Celebrating Guatemala’s National Symbols

Our youngest learners at the Escuelita learned the significance of Guatemala’s national symbols (la monja blanca, el quetzal, la ceiba or la marimba) with an art project.

Celebrating Guatemala’s Historical Locations

Students used artistic murals to learn about Guatemala’s historic locations (including Kaminal Juyu and the National Palace). Each student had the opportunity to teach their classmates what they learned about each historic site and it’s importance to Guatemalan culture.

Celebrating La Antorcha

The culminating event is the annual la antorcha (torch run) through the streets of Guatemala City! What is la antorcha?

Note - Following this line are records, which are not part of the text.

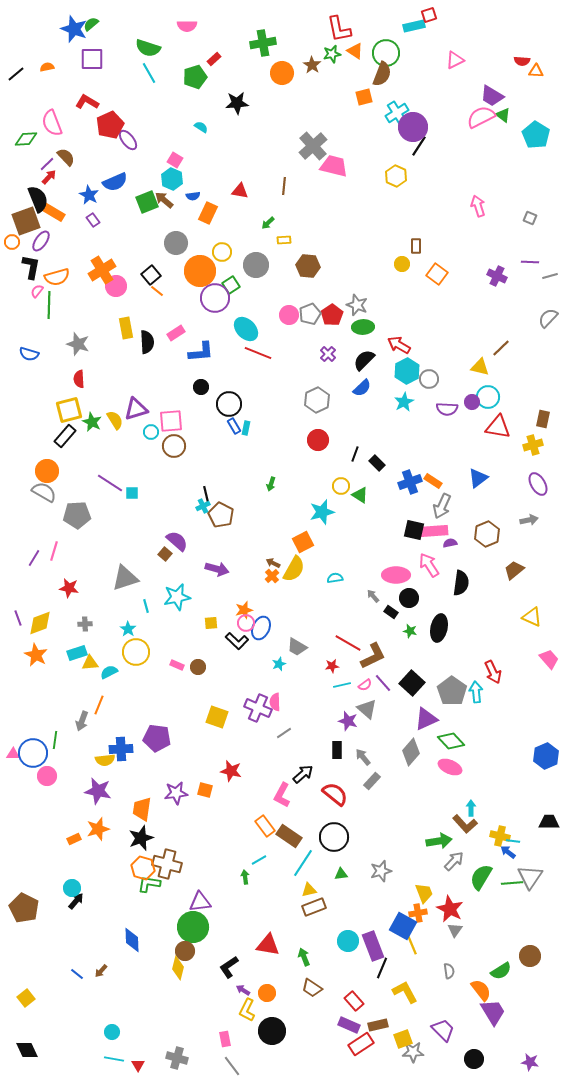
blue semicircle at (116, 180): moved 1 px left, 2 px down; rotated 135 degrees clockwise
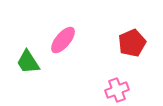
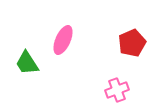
pink ellipse: rotated 16 degrees counterclockwise
green trapezoid: moved 1 px left, 1 px down
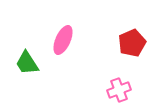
pink cross: moved 2 px right
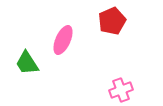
red pentagon: moved 20 px left, 22 px up
pink cross: moved 2 px right
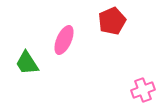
pink ellipse: moved 1 px right
pink cross: moved 22 px right
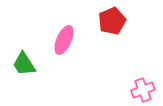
green trapezoid: moved 3 px left, 1 px down
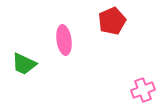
pink ellipse: rotated 32 degrees counterclockwise
green trapezoid: rotated 32 degrees counterclockwise
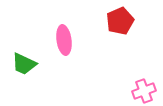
red pentagon: moved 8 px right
pink cross: moved 1 px right, 1 px down
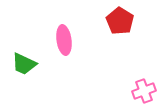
red pentagon: rotated 16 degrees counterclockwise
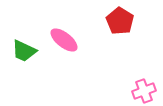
pink ellipse: rotated 44 degrees counterclockwise
green trapezoid: moved 13 px up
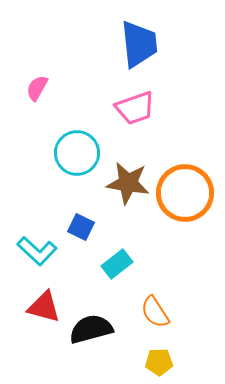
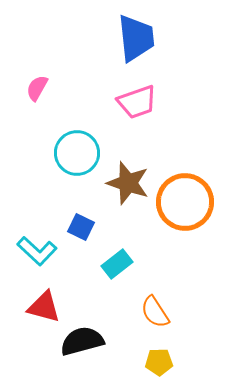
blue trapezoid: moved 3 px left, 6 px up
pink trapezoid: moved 2 px right, 6 px up
brown star: rotated 9 degrees clockwise
orange circle: moved 9 px down
black semicircle: moved 9 px left, 12 px down
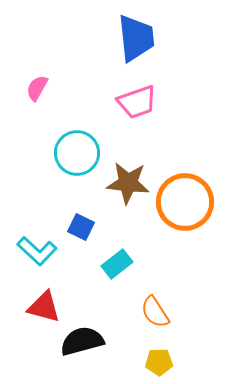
brown star: rotated 12 degrees counterclockwise
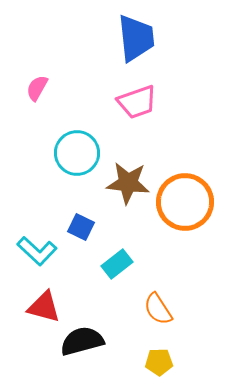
orange semicircle: moved 3 px right, 3 px up
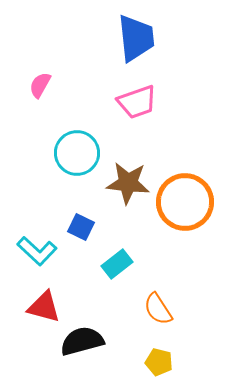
pink semicircle: moved 3 px right, 3 px up
yellow pentagon: rotated 16 degrees clockwise
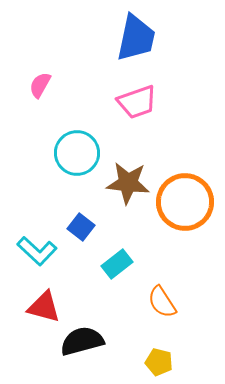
blue trapezoid: rotated 18 degrees clockwise
blue square: rotated 12 degrees clockwise
orange semicircle: moved 4 px right, 7 px up
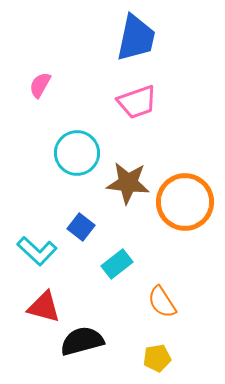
yellow pentagon: moved 2 px left, 4 px up; rotated 24 degrees counterclockwise
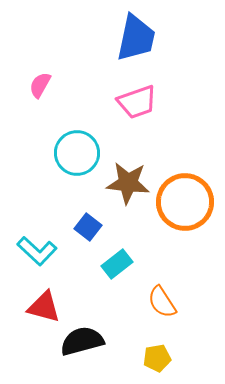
blue square: moved 7 px right
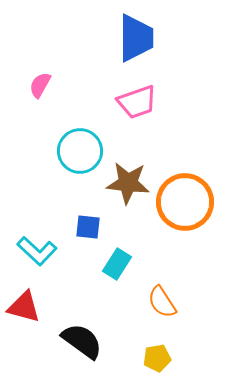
blue trapezoid: rotated 12 degrees counterclockwise
cyan circle: moved 3 px right, 2 px up
blue square: rotated 32 degrees counterclockwise
cyan rectangle: rotated 20 degrees counterclockwise
red triangle: moved 20 px left
black semicircle: rotated 51 degrees clockwise
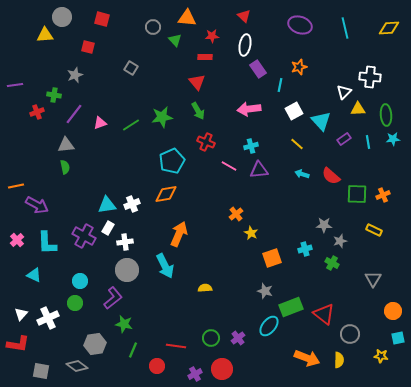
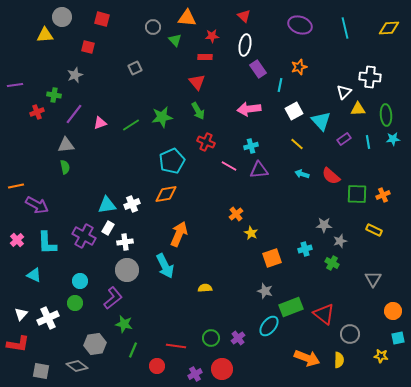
gray square at (131, 68): moved 4 px right; rotated 32 degrees clockwise
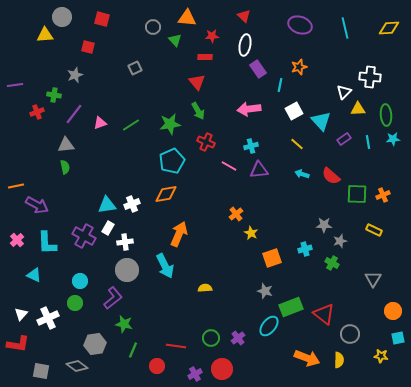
green star at (162, 117): moved 8 px right, 7 px down
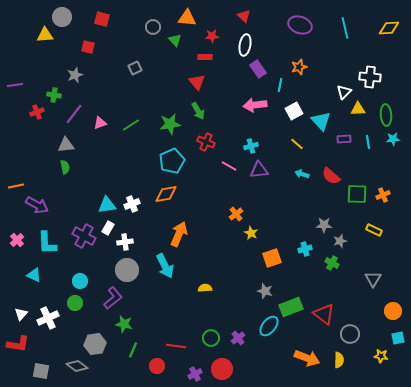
pink arrow at (249, 109): moved 6 px right, 4 px up
purple rectangle at (344, 139): rotated 32 degrees clockwise
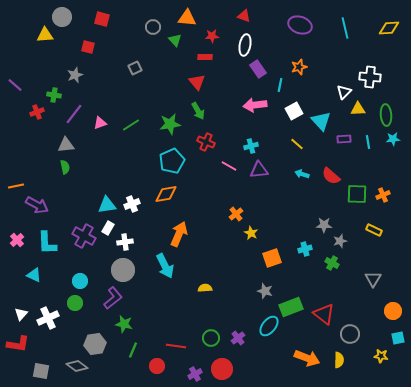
red triangle at (244, 16): rotated 24 degrees counterclockwise
purple line at (15, 85): rotated 49 degrees clockwise
gray circle at (127, 270): moved 4 px left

“Preserving a tradition dating back to the night before the historic day itself (14th September 1821) in which independence hero, María Dolores Bedoya, ran through the streets of Guatemala carrying a lantern as a symbol of hope for the nation’s liberated future, modern-day participants take equal pleasure in celebrating their continued independence.

In a combined effort, the relay runners, generally of school or university age, cover a distance of approximately 350km across the five Central American countries. Naturally, the extensive relay creates great excitement amongst Guatemalan spectators who cheer loudly as they watch the torch pass through their beloved towns and villages (Source).”

The annual la antorcha tradition begins at the Obelisk in Zone 10 in Guatemala City where Safe Passage students and mothers collected the patriotic fire to fuel the torch. Back at Safe Passage, students with the highest grades were granted the honor of carrying the torch and the national flag through the halls of our Learning, Art and Fun Center!

Celebrating Traditional Dance and Clothing

As Independence Day activities continued, each Safe Passage class represented a different region of Guatemala. Many of our students wore traditional clothing that best represented the area, which made for a colorful display of costumes from the regions of Achi, K’iche’, indigenous Queqchí, etc.

Lively music, dances and songs filled the halls of our school with the sounds of laughter and children’s voices celebrating their culture and their country.

At Safe Passage, students take center stage—they are our symbols of hope for Guatemala.